— WHAT YOU NEED TO DO —
Filter the listing and keep only the lines with the word "Figure".

— DATA RECORDS —
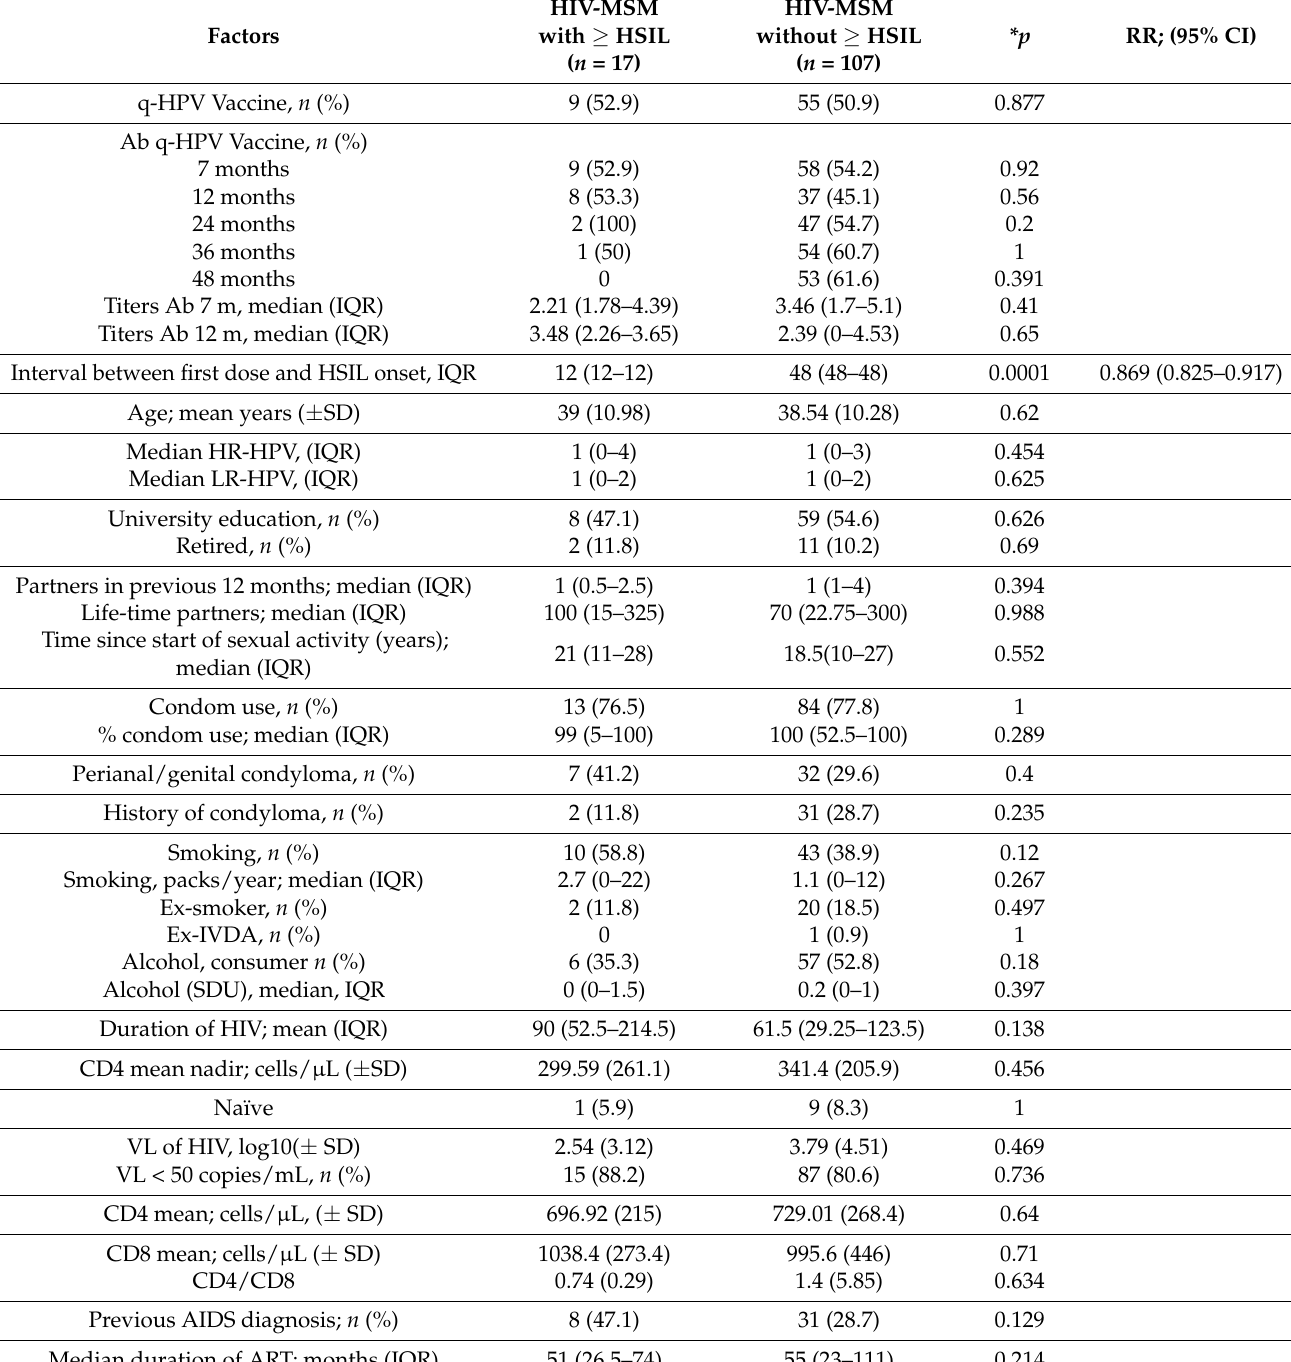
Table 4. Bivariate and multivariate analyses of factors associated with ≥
--
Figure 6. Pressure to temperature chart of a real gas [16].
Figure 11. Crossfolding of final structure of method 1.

— ANSWER SPACE —
Figure 6. Pressure to temperature chart of a real gas [16].
Figure 11. Crossfolding of final structure of method 1.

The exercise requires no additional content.